You have four heart chambers: the right atrium, the right ventricle, the left atrium, and the left ventricle. The ventricles pump blood to your body’s organs, while the atria receive blood circulating back from your body. Congestive heart disease develops when your ventricles cannot pump enough blood to cover the volume of your body. Left-sided congestive heart failure is the most common type; it occurs when your left ventricle cannot properly pump blood to your body. As the disease progresses, fluid accumulates in your lungs making breathing difficult.

There are two kinds of left-sided heart failure:

Systolic heart failure: This disease occurs when the left ventricle fails to contract normally, reducing the power of the heart, which cannot push blood into circulation.

Diastolic heart failure: This disease happens when the muscle in the left ventricle becomes stiff because it can no longer relax. The result is that the heart cannot fill with blood between beats.
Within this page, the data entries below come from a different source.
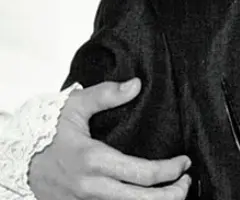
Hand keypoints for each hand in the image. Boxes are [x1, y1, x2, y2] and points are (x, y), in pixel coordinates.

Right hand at [29, 80, 190, 199]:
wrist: (19, 159)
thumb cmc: (48, 132)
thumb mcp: (75, 106)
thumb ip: (106, 94)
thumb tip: (136, 84)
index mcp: (93, 160)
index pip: (143, 174)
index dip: (171, 171)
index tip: (185, 162)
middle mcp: (91, 187)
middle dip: (172, 194)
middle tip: (185, 182)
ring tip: (172, 191)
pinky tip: (146, 195)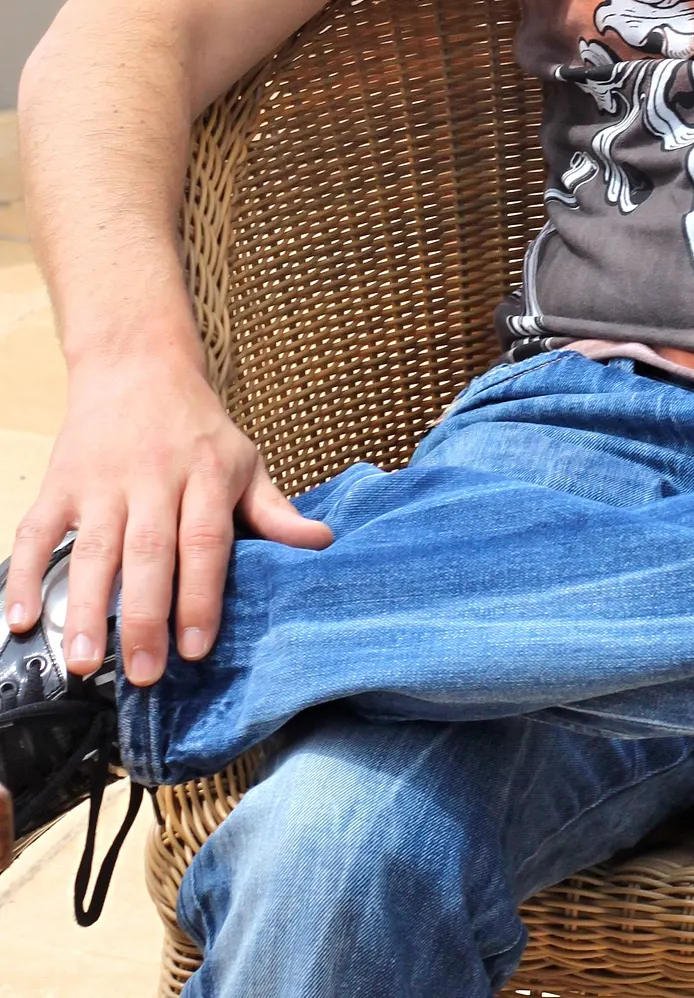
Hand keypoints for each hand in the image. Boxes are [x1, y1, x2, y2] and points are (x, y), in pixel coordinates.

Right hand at [3, 354, 331, 686]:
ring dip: (86, 608)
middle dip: (144, 616)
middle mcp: (154, 477)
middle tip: (142, 672)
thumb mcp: (245, 458)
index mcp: (207, 474)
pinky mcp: (61, 482)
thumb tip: (321, 543)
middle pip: (149, 551)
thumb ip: (274, 509)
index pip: (206, 540)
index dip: (201, 594)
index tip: (196, 647)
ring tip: (84, 662)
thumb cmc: (196, 425)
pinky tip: (21, 618)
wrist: (137, 362)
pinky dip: (23, 574)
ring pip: (94, 549)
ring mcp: (103, 481)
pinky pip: (37, 531)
Right-sided heart failure, instead, occurs when the right ventricle struggles to pump blood to your lungs. Blood accumulates in your blood vessels, causing fluid retention in your lower extremities, abdomen, and other vital organs. It is possible to have left-sided and right-sided heart disease at the same time. When this happens, usually, the failure starts in the left side and expands to the right when the disease is left untreated. Congestive heart failure may result from other health conditions including:

  • Hypertension: When your blood pressure is higher than normal, congestive heart disease might occur. One of the causes of hypertension is the narrowing of your arteries, which makes it hard for your blood to go through them.
  • Coronary artery diseaseCoronaries are the small arteries that supply blood to the heart. Cholesterol and other types of fatty substances can block the coronary arteries, causing the arteries to become narrow. This can result in a restriction of your blood flow and can damage your arteries.
  • Valve conditions: Heart valves regulate blood flow through your heart by opening and closing to allow the passage of the blood through the chambers. If valves do not open and close properly, ventricles have to work harder to pump blood.
  • Other conditions: Heart-related diseases can lead to congestive heart failure, but there are other unrelated conditions that may increase your risk. These include diabetes, thyroid disease, and obesity. Severe infections and allergies may also contribute to congestive heart failure.